This morning, I wrote about competitive advantages — and how many "growth" investors have no idea how these advantages interact with investing returns.
Another name for a "competitive advantage" is "moat", like the ring of water which protects a medieval castle.
No moat = No Worries*!
After I wrote that article I received a message from a friend who enquired about the idea of the 'strength' of a competitive advantage/moat.
In my article I used the example of Greencross Limited (ASX: GXL), Australia's leading pet store and vet business, and said that it did not have a wide, durable moat.
You can make bucket loads of cash by investing in businesses with narrow or no moats, but, as I noted earlier: invest for a good time, not a long time.
Don't take it from me
English is my fourth language.
(not really, it just seems that way!)
I have a habit of making no sense, at times. So consider this chart from Morningstar, the financial research heavyweight:
The file "moat-roic" was aptly named since "roic" means Return on Invested Capital.
Morningstar's research team articulate my point more eloquently than I did:
"We believe low-quality, no-moat companies will see their normalized returns gravitate toward the firm's cost of capital more quickly than companies with moats."
The team goes on to say, "We have identified five sources of economic moats: intangible assets, switching costs, network effect, cost advantage, and efficient scale."

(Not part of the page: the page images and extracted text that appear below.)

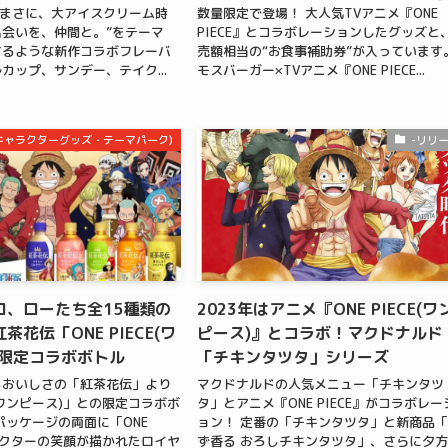
はまさに、大アイスクリーム時
数量限定で登場！ 大人気TVアニメ『ONE
会いを、仲間と。”をテーマ
PIECE』とコラボレーションしたグッズと
するような新作コラボフレーバ
売額相当の“お食事補助券”が入っていま
カップ、サンデー、テイク...
モスバーガー×TVアニメ『ONE PIECE...
m(キャラクターグッズ・テーマパーク)
-リリ
ロ、ローたち全15種類の
2023年はアニメ『ONE PIECE(ワ
花伝「ONE PIECE(ワ
ピース)』とコラボ！マクドナルド
」限定コラボボトル
「チキンタツタ」シリーズ
るおいしさの「紅茶花伝」より
マクドナルドの人気メニュー「チキンタツ
CE(ワンピース)」との限定コラボボ
タ」とアニメ『ONE PIECE』がコラボレー
パッケージの両面に「ONE
ョン！ 定番の「チキンタツタ」と新商品
ャラクターの笑顔が描かれたロイヤ
ず香る おろしチキンタツタ」、さらに夕方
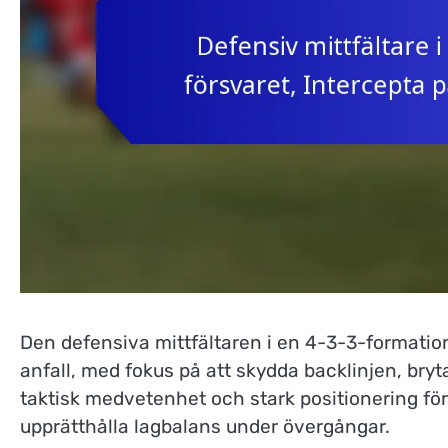
Den defensiva mittfältaren i en 4-3-3-formatio
anfall, med fokus på att skydda backlinjen, bry
taktisk medvetenhet och stark positionering för
upprätthålla lagbalans under övergångar.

3 of my Favourite ASX Companies with Dangerously Wide Moats
Xero FPO NZ (ASX: XRO)
Xero is the Kiwi accounting software provider. I'm not sure exactly how powerful its competitive advantage will become, but it is growing. With its online software fulfilling a complex task for many small businesses, switching costs are high and the growth in its user base is one of the big reasons its efficiency is improving and its moat is widening. However, its moat is not impregnable in my opinion, especially with rivals like Intuit.

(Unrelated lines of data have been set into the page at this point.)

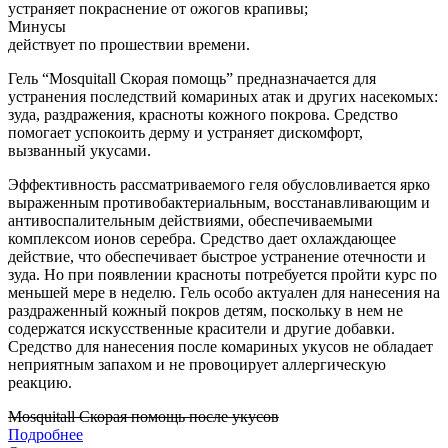
устраняет покраснение от ожогов крапивы;
Минусы
действует по прошествии времени.
Гель “Mosquitall Скорая помощь” предназначается для
устранения последствий комариных атак и других насекомых:
зуда, раздражения, красноты кожного покрова. Средство
помогает успокоить дерму и устраняет дискомфорт,
вызванный укусами.
Эффективность рассматриваемого геля обусловливается ярко
выраженным противобактериальным, восстанавливающим и
антивоспалительным действиями, обеспечиваемыми
комплексом ионов серебра. Средство дает охлаждающее
действие, что обеспечивает быстрое устранение отечности и
зуда. Но при появлении красноты потребуется пройти курс по
меньшей мере в неделю. Гель особо актуален для нанесения на
раздраженный кожный покров детям, поскольку в нем не
содержатся искусственные красители и другие добавки.
Средство для нанесения после комариных укусов не обладает
неприятным запахом и не провоцирует аллергическую
реакцию.
Mosquitall Скорая помощь после укусов
Подробнее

Gentrack Group Ltd (ASX: XRO)
I have been writing about Gentrack a lot in 2017. It is also a software business with a subscription type model. Gentrack is a specialist software developer for the energy and water utilities markets, and airports. Its product embeds deeply in their systems and processes, creating high switching costs.
APA Group (ASX: APA)
APA Group is a name you might not know, but whose services you use every single day. APA Group is Australia's largest provider of gas infrastructure like pipelines and distribution centres. While it's not impossible for a company to replicate APA's business, it undoubtedly has a moat. Not only does it have high switching costs (what's the alternative to using the only pipeline network within 50km?), it also has a cost advantage over potential competitors. In addition, APA benefits from scale efficiencies when new customers are added to the system. All these features combine to create a powerful 'captured audience'.
Foolish Takeaway
Facebook, Apple, Amazon. These are the names of dominant companies changing the world. They also have the widest of wide moats.
But closer to home there are other, smaller, companies with competitive advantages.
Buying a company with a durable competitive advantage doesn't guarantee returns — especially if you overpay for the shares. But if you're a long-term (i.e. five years plus) investor, I don't know why you would invest in anything else unless it was dirt cheap!